French Foreign Minister Dominique de Villepin suggested Tuesday to send a peacekeeping force to Haiti, in response to a call made on Monday by Haitian President Jean-Bertrand Aristide to end a crisis which ravaged the country from Feb. 5.

"We have a platform, We have important assets close to Haiti with our department Antilles-Guyana ... we have skills in the field of humanitarian interventions," said the foreign minister.

As to French military facilities stationed in the Antilles (Guadeloupe and Martinique) and in Guyana, "they are forces of French sovereignty in its territories" and "not some means which can, from their composition, be used spontaneously to intervene or to arrange crisis," said Bureau.

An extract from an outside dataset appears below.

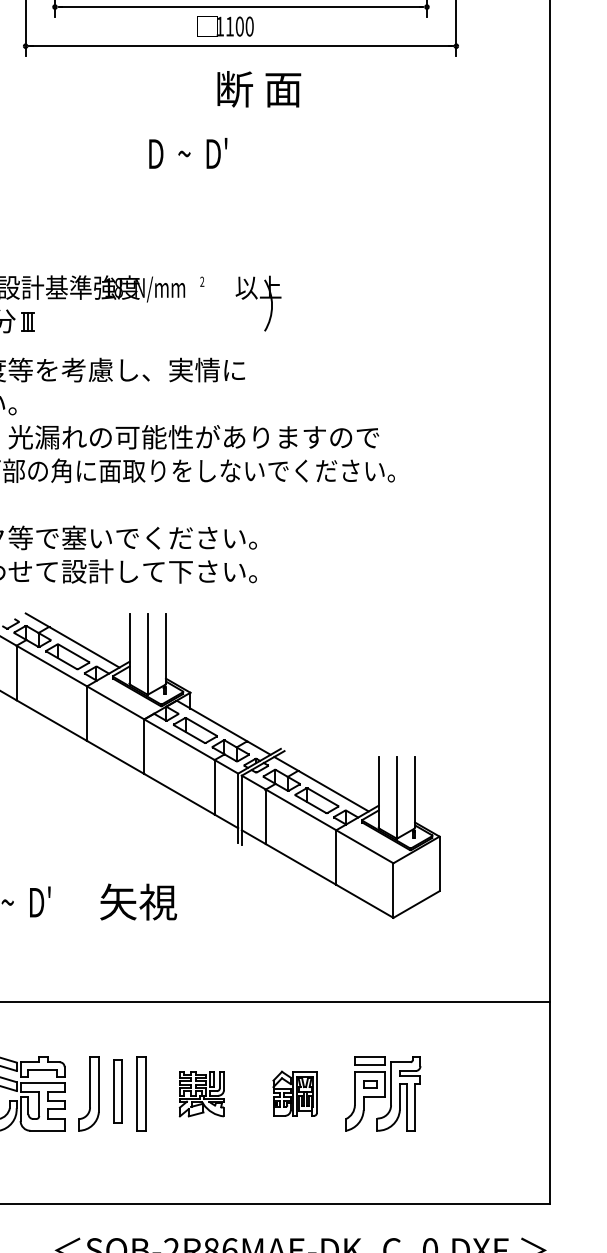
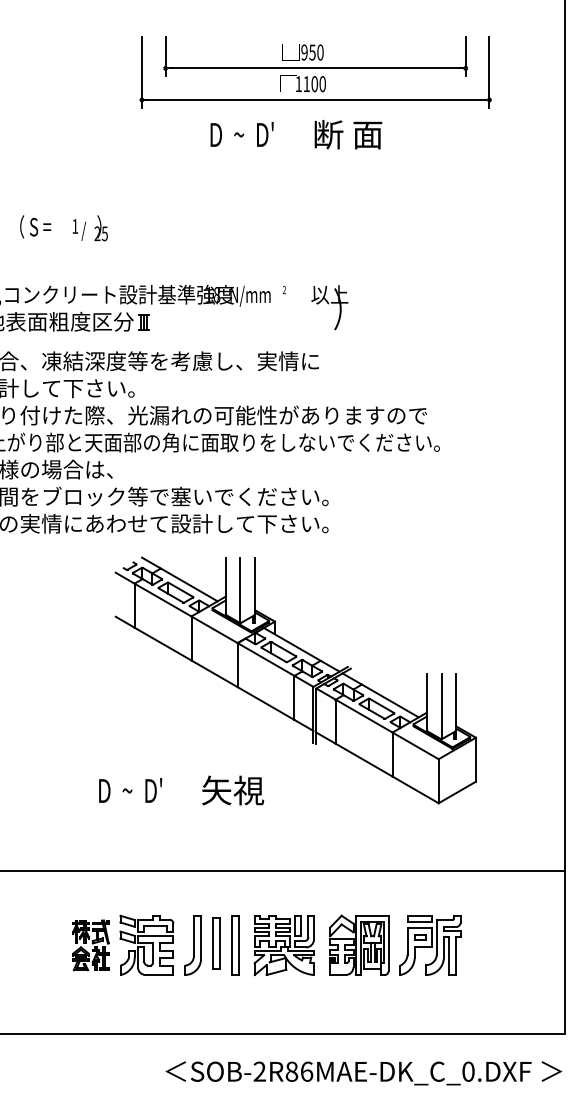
text: (259, 89) -> (348, 134), moved
text: (187, 153) -> (241, 134), moved
part: (295, 1092) -> (359, 944), size x1.67
part: (201, 1094) -> (283, 945), size x1.67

"There are in all some 3,000 troops in the Antilles. They are pilots, infantry, marine and medical officers, all of them are mobilized to do some security and sovereignty missions," said the spokesman.

"The problem in Haiti needs first a political solution ... Military facilities can only support political process, if it is necessary," said Bureau.

France, Haiti's former colonizer, also possesses some transport aircraft, helicopters and warships in the Antilles, in a distance of 4 hours' flying time or 4 days on the sea from Port-au-Prince.

The Haitian opposition on Wednesday voiced its rejection to foreign intervention designed to keep President Jean-Bertrand Aristide in power, according to reports from the Haitian capital of Port-au-Prince.

"We need a fast political solution" and not a force of invasion, said Paul Denis, spokesman of the Organization of People in Fight.

US Secretary of State Colin Powell declared Wednesday on local TV network that there was no plan for an international intervention aiming at ending the crisis in Haiti. He had discussed twice within two days with his French counterpart Dominique de Villepin on the issue, confirmed the US State Department.